§ **What you need to do**
Output only the lines below from the one containing "focal_35mm: 14" to the one containing "focal_mm: 2.22", exactly as written, both ends kept.

◆ ◆ ◆ ◆ ◆

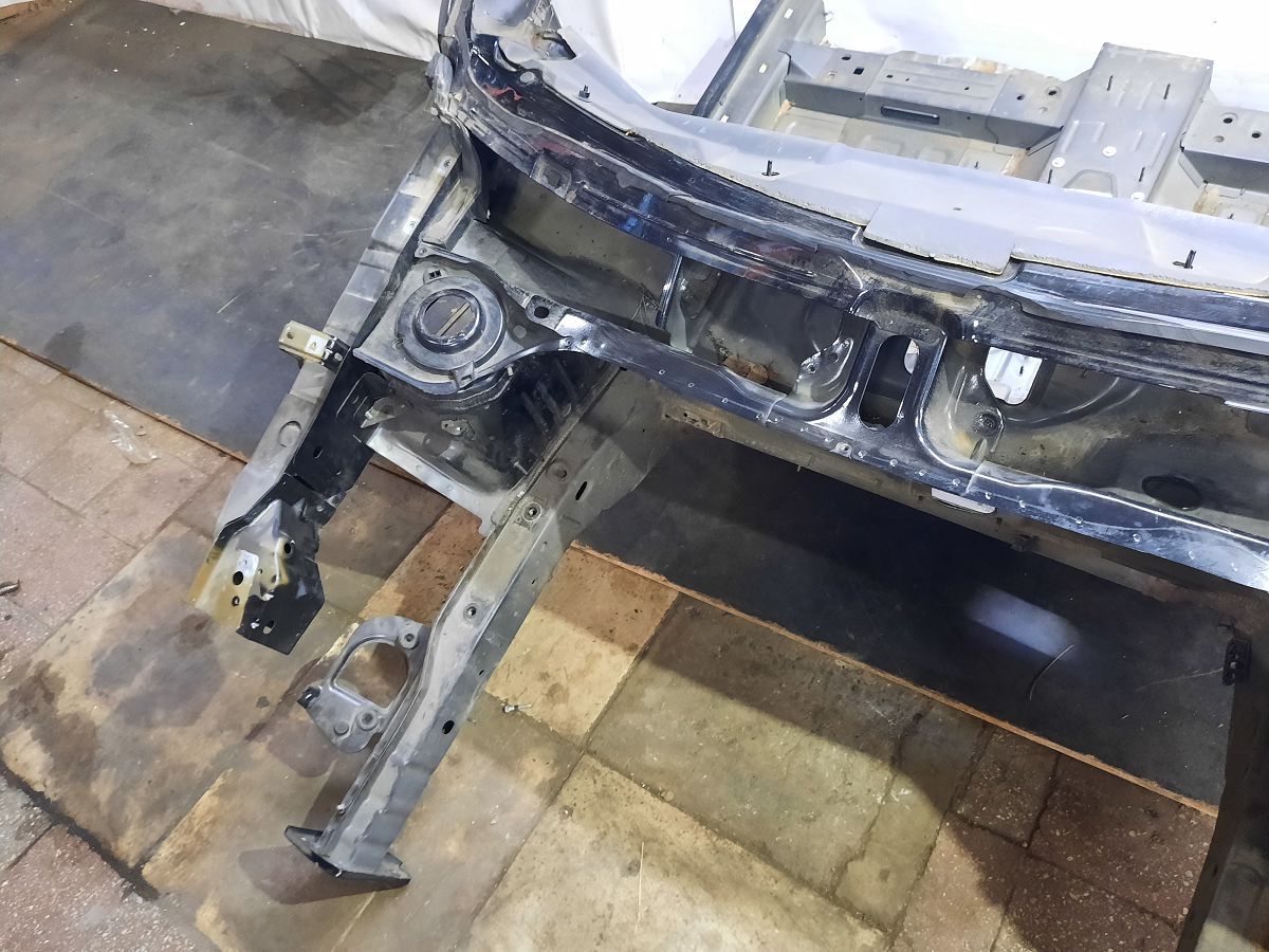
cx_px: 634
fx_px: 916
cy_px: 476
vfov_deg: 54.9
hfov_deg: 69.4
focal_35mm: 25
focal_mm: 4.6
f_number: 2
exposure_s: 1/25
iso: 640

◆ ◆ ◆ ◆ ◆

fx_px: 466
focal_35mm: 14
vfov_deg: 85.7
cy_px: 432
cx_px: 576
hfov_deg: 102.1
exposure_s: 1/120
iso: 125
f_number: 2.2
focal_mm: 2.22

◆ ◆ ◆ ◆ ◆

§ **Exercise output**
focal_35mm: 14
vfov_deg: 85.7
cy_px: 432
cx_px: 576
hfov_deg: 102.1
exposure_s: 1/120
iso: 125
f_number: 2.2
focal_mm: 2.22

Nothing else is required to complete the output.